The Purpose of This Blog

In response to the challenge by the Southern Baptist Convention that churches take on the task to share the gospel with unengaged unreached people groups, the missions team of Harmony Pittsburg Baptist Association felt the need for a way to focus prayer on the task. This blog is intended to facilitate prayer for those contemplating their role in fulfilling the Great Commission. This on-line prayer guide may prove useful to those exploring a call to missions involvement as well as to those who have sensed a call to pray for those who will go to the front lines.

Friday, January 6, 2012

Another Great Commission -- Addendum

I can't get my mind off of thinking about why we don't naturally talk more about Jesus and why we don't make greater sacrifices to make sure that all peoples get the chance to hear about Him.  I don't believe we can "guilt" ourselves into being more faithful witnesses or missionaries.  My previous examples about topics of conversation we get excited about implied that we are guilty of not being as excited as we should be about Jesus.  However, there is at least one other factor, other than our degree of passion, that influences how readily we speak about something: novelty.  We are more likely to share with others the unusual things we see, hear, or experience.  The old dictum states that "dog bites man" is not news, but "man bites dog" is.
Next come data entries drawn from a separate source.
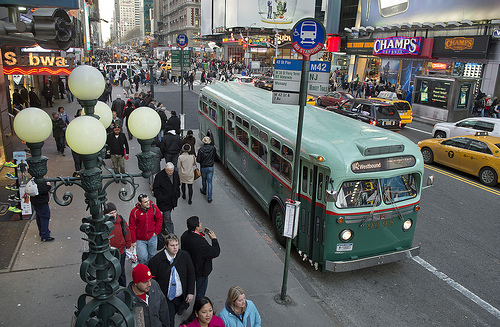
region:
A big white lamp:
[61, 115, 110, 156]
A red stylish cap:
[129, 260, 159, 280]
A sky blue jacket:
[225, 308, 272, 325]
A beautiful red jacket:
[133, 211, 168, 234]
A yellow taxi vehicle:
[423, 143, 499, 173]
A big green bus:
[315, 135, 425, 272]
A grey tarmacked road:
[346, 283, 450, 325]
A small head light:
[338, 229, 356, 239]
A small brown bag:
[193, 168, 200, 178]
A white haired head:
[165, 160, 176, 175]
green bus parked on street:
[188, 72, 443, 268]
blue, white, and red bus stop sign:
[286, 18, 330, 55]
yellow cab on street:
[408, 123, 499, 174]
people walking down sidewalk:
[80, 48, 256, 325]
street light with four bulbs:
[6, 55, 181, 320]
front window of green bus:
[335, 175, 419, 204]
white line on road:
[411, 248, 488, 324]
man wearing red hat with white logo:
[117, 260, 174, 315]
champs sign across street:
[368, 29, 425, 55]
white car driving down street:
[432, 104, 499, 145]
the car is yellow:
[406, 108, 497, 181]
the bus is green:
[190, 65, 461, 302]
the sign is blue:
[275, 16, 330, 60]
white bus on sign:
[293, 20, 320, 47]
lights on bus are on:
[315, 200, 427, 251]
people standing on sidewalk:
[99, 125, 289, 320]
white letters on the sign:
[363, 30, 433, 58]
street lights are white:
[12, 48, 161, 165]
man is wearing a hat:
[127, 262, 180, 310]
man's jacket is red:
[133, 200, 170, 248]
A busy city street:
[32, 13, 497, 318]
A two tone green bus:
[195, 70, 430, 272]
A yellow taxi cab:
[417, 115, 498, 180]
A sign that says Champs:
[369, 31, 422, 59]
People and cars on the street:
[94, 31, 226, 97]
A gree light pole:
[8, 47, 179, 248]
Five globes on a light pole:
[5, 44, 173, 166]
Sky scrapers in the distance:
[102, 5, 174, 55]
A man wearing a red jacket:
[126, 192, 162, 244]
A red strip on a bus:
[193, 91, 313, 218]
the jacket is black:
[123, 204, 173, 245]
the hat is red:
[126, 261, 159, 281]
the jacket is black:
[154, 167, 184, 209]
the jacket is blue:
[218, 299, 273, 325]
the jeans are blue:
[202, 168, 217, 202]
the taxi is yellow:
[428, 126, 498, 194]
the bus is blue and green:
[208, 83, 434, 283]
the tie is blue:
[169, 266, 177, 298]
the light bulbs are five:
[15, 74, 175, 176]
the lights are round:
[333, 228, 362, 247]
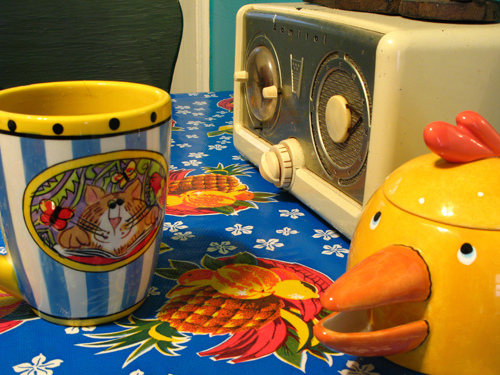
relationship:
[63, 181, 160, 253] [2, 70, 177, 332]
cat colorful cup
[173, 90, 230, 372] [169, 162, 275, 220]
table cloth with fruit designs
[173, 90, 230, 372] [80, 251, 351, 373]
table cloth with fruit designs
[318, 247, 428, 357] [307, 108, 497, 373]
beak shaped jar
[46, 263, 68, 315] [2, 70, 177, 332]
blue and white striped cup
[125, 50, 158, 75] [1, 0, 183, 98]
back of a black chair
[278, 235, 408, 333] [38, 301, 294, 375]
bowl on table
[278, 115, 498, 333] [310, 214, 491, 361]
bowl shaped like a chicken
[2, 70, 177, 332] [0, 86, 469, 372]
cup on table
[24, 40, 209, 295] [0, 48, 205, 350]
cat on cup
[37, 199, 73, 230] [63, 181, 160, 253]
butterfly beside cat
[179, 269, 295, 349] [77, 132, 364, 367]
pineapple on tablecloth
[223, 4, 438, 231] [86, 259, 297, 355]
timer on table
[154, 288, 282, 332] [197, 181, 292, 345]
fruits on table cloth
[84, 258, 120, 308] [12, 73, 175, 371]
blue stripes on cup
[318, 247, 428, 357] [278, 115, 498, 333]
beak on bowl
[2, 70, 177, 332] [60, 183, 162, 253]
cup has a cat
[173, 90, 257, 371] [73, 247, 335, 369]
table cloth has fruit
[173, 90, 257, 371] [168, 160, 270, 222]
table cloth has fruit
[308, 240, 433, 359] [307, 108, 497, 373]
nose on jar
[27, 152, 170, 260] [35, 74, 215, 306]
cartoon on cup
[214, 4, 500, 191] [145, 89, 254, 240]
radio on table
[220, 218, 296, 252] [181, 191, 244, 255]
white flowers on table cloth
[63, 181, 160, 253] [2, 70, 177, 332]
cat on front of cup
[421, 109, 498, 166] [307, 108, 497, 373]
feather on top of jar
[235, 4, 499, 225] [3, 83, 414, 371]
radio on table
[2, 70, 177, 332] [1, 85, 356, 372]
cup on table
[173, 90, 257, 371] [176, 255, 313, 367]
table cloth has fruits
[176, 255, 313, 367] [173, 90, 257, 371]
fruits on table cloth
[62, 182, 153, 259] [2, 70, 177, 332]
dog on cup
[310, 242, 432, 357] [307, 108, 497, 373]
beak of jar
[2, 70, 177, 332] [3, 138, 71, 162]
cup has strips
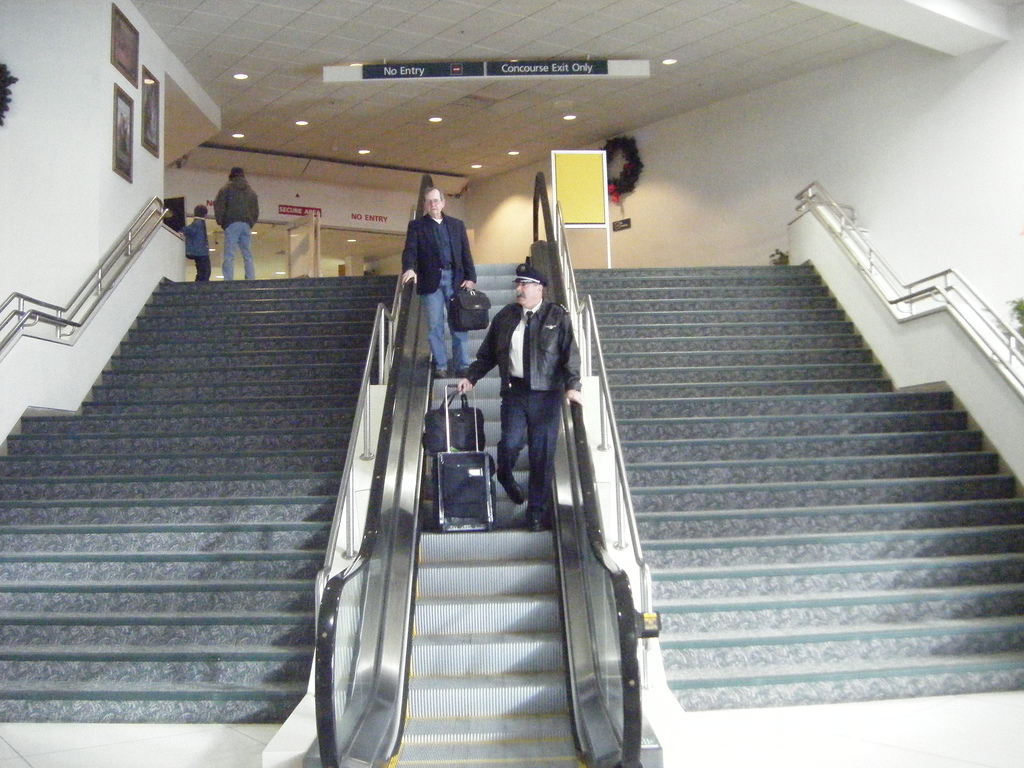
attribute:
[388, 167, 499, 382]
person — standing up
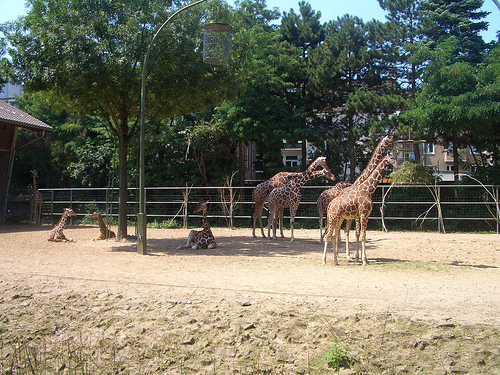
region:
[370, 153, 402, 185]
head of baby giraffe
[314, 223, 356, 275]
back legs of giraffe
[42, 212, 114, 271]
body of baby giraffe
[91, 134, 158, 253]
bark on long tree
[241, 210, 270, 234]
back legs of tall giraffe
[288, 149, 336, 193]
head of tall giraffe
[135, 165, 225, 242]
back white fence in zoo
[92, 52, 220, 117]
top of tall trees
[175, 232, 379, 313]
dirt that giraffes are on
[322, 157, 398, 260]
full body of giraffe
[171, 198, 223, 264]
Giraffe sitting on the ground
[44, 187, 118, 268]
Two Giraffes sitting next to each other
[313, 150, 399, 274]
Giraffes standing next to each other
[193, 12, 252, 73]
Giraffe feeder on a pole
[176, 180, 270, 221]
Metal fence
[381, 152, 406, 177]
Giraffe looking forward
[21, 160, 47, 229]
Giraffe standing next to fence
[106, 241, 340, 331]
Dirt on the ground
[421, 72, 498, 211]
Trees on other side of fence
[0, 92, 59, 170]
Shed for Giraffes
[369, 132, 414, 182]
face of the giraffe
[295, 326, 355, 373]
a small green leaf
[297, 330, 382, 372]
a small green plant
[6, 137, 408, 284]
group of giraffe standing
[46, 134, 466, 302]
group of giraffe sitting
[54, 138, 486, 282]
giraffe standing under the tree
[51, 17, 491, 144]
a group of trees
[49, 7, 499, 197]
beautiful view of trees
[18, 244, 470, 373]
sun shine on the land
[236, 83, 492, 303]
Giraffes in captivity.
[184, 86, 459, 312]
Four giraffes that are in captivity.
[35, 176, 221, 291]
Giraffes lying on the ground.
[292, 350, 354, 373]
Grass on the sand.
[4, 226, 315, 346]
Sand on the ground.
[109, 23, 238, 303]
Light in the ground.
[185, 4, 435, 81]
Trees in the background.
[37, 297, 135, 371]
Pieces of grass on the ground.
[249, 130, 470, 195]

We know that the gospel is "good news," but it is easy to lose the "new" part of the "news."  Our faith walk can lapse into a routine before we realize it has happened.  Psychologists talk about the mind's propensity to habituation, the process by which we grow accustomed to our surroundings and start failing to notice the details around us.  When we bought our current house, we found it to be a frequent source of conversation, especially with people who like us us had bought a century-old dwelling.  Also, I constantly saw things that needed fixing or updating, but now I rarely notice them (even though the repairs haven't been made), and we don't talk about it as much as we used to.  Perhaps a more common example is the young family that has many more pictures of the first born than of the second and often even fewer for subsequent children (unless they have a long-awaited child of different gender).  With the firstborn, every new development -- first word, first step, and so on -- is eagerly shared with grandparents, friends, acquaintances, and even strangers.  But the later children's exploits usually don't elicit the same reaction. The fact is that when things are new we all notice more and comment more.  Allowed to follow our natural tendencies, grow so used to the "new normal" that it fails to evoke a reaction from us any more.

I can't begin to count the number of prayer meetings at which I have invited people to share what Jesus is doing in their lives only to have the congregation sit and stare silently at me or the floor.  I know that Jesus is important to those people.  They are committed to Him or they wouldn't be there on a Wednesday night.  I think it could be that they have lost their sensitivity to the activity of Jesus in and around them.  They are like the people of Nazareth whose familiarity with Jesus had developed into unbelief to the degree that Jesus could do no mighty work among them (Matthew 13:53-58).  I wonder if some of the Nazareth-problem was due to the fact that they stayed in their familiar surroundings.  The disciples who left all to follow Jesus wherever He went were repeatedly amazed at what they saw and heard.

I think I said more than I realized in the previous post when I suggested we should pray for renewal.  We can't expect to take Jesus to the nations if we aren't taking Him to our neighbors.  We need to be re-sensitized.  We need a fresh encounter with Jesus.  I suppose instead of saying we are taking Jesus to the nations I should say we are following Him to the nations.  William Barclay, the great New Testament commentator, frequenly quoted Richard of Chichester's prayer:  "To see Thee more clearly, to love Thee more dearly, and to follow Thee more nearly day by day."  Would you join me in that prayer?